Your answer should be the lines of the listing that contain the word "hand".

========

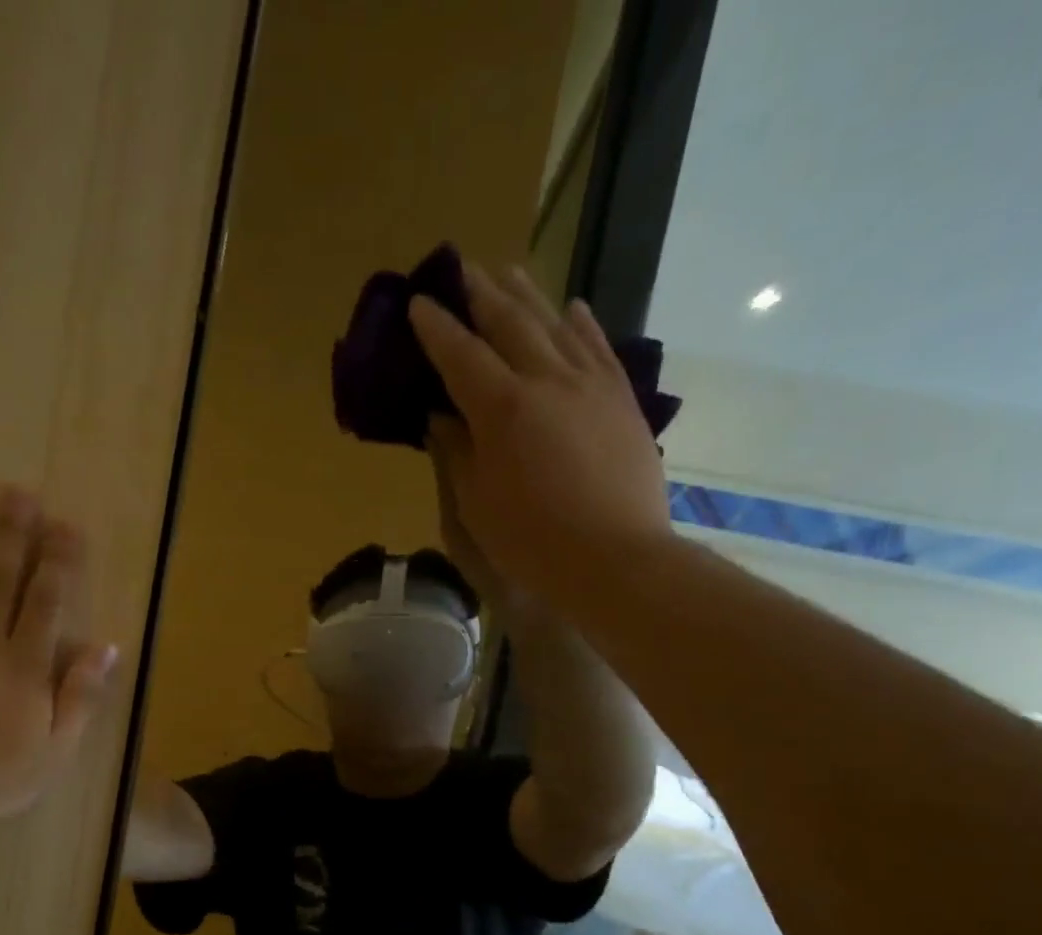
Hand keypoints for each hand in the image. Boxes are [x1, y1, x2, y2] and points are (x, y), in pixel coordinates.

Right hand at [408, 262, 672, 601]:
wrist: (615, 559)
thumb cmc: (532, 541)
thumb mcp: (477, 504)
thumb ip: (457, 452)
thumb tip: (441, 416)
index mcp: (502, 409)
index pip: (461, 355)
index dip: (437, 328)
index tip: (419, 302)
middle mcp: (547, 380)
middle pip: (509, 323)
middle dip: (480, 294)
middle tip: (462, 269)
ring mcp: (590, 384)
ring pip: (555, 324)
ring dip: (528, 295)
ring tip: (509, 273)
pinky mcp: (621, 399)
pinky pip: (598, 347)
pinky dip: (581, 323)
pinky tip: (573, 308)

========

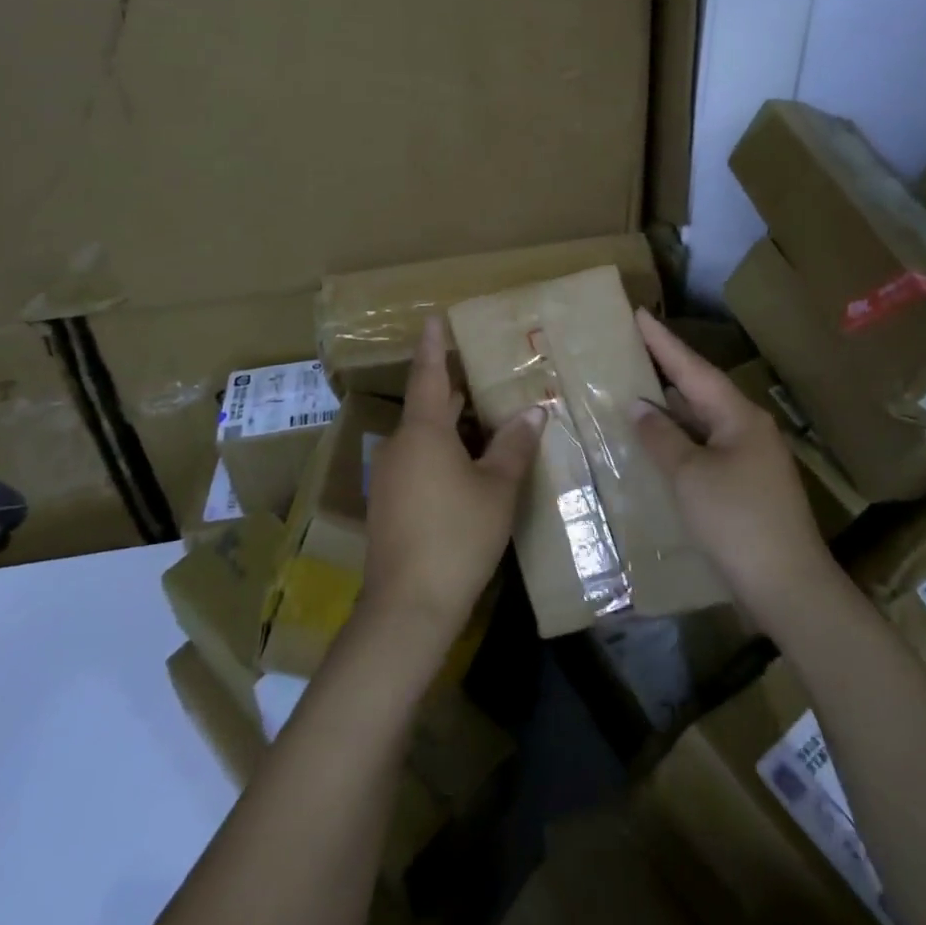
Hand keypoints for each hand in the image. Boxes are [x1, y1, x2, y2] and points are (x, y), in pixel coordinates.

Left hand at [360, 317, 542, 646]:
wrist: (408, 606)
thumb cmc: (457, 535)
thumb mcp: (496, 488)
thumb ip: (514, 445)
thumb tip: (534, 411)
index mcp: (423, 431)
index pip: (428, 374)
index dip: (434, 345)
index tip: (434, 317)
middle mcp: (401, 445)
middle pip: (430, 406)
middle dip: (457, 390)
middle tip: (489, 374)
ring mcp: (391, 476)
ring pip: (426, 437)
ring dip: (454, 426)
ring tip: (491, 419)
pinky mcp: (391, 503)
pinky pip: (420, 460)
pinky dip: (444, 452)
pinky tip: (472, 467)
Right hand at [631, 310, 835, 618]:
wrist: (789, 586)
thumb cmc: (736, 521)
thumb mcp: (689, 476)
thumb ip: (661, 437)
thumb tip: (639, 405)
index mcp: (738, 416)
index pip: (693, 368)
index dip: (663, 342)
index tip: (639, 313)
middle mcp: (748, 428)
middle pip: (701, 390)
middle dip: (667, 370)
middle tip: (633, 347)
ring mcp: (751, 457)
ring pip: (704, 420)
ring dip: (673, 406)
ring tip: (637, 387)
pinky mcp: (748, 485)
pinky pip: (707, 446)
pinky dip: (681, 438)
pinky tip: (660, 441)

========

[SOLUTION BELOW]:
Hand keypoints for each hand in the image. Boxes are [x1, y1, x2, y2] and points are (x, y), in pixel coordinates.
Right hand at [408, 262, 672, 601]:
Hand keypoints for each hand in the image. Boxes are [x1, y1, x2, y2] and points are (x, y), in pixel coordinates.
Left hand at [360, 317, 542, 646]:
Right hand at [631, 310, 835, 618]:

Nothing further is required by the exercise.